**PASSAGE PROVIDED:**

------------------------------------

Some studies on participation have highlighted the possibilities of politicisation or empowerment of the subaltern, particularly in working-class neighbourhoods, made possible by the experience of participatory mechanisms (Carrel, 2015; Fung, 2004; Fung & Wright, 2003). These studies focus on the functioning of the mechanisms and the trajectories of the people mobilised, but rarely examine the effects on institutional modes of categorisation of audiences. It is as if the politicisation trajectories identified by participation were exceptional and did not transform institutional representations of the inhabitants of working-class neighbourhoods. The case of the Malpassé NRT makes it possible to link these two aspects. In particular, it is because the mechanism is implemented through a discreet non-mixed mode of organisation that it produces personal transformations. In our case, the experience within the system not only has empowering effects on the participants but also contributes to modifying the institutional representations of ethnic minority women in working-class neighbourhoods, even though they remain marked by a form of essentialisation of care.

------------------------------------

**TASK REQUIREMENTS:**
a) How would you translate this sentence from the passage on participation in working-class neighborhoods into Spanish: "The case of the Malpassé NRT makes it possible to link these two aspects."?
b) Can you carry the passage above on participation in working-class neighborhoods forward, beginning right after its last sentence?

**DATASET EXTRACT:**
------------------------------------

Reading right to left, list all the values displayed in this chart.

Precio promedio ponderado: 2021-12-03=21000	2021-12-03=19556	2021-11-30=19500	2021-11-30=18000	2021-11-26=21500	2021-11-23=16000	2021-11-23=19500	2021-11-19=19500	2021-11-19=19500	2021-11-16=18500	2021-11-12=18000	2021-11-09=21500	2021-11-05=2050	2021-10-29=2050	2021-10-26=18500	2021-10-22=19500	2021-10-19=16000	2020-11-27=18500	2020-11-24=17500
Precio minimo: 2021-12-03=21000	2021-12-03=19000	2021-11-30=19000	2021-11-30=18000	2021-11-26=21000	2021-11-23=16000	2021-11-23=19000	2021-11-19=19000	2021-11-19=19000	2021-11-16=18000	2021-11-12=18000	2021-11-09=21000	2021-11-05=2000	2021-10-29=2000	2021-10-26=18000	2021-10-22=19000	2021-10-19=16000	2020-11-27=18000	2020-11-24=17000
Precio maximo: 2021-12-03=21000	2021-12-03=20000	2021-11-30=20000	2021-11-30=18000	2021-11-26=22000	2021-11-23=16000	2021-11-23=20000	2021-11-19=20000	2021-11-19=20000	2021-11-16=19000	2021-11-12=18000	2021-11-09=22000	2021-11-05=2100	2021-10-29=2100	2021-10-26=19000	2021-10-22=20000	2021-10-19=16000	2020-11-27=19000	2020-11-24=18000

------------------------------------

**PER-TASK ANSWERS:**
a) El caso del NRT de Malpassé permite vincular estos dos aspectos.

b)
A ‘safe space’ for empowerment and socialisation to collective action

The organisational model of the NRT provides a ‘safe space’ (Taylor, 1999) for individual empowerment and socialisation towards collective action. To assess the possibilities of empowerment, we will focus on three elements: first, the relations established among women within the NRT and hence its specific group style (Eliasoph & Lichterman, 2003); secondly, socialisation to collective action and more particularly the learning of repertoires (Tilly, 1993); and thirdly the specific trajectories of civic engagement of two participants.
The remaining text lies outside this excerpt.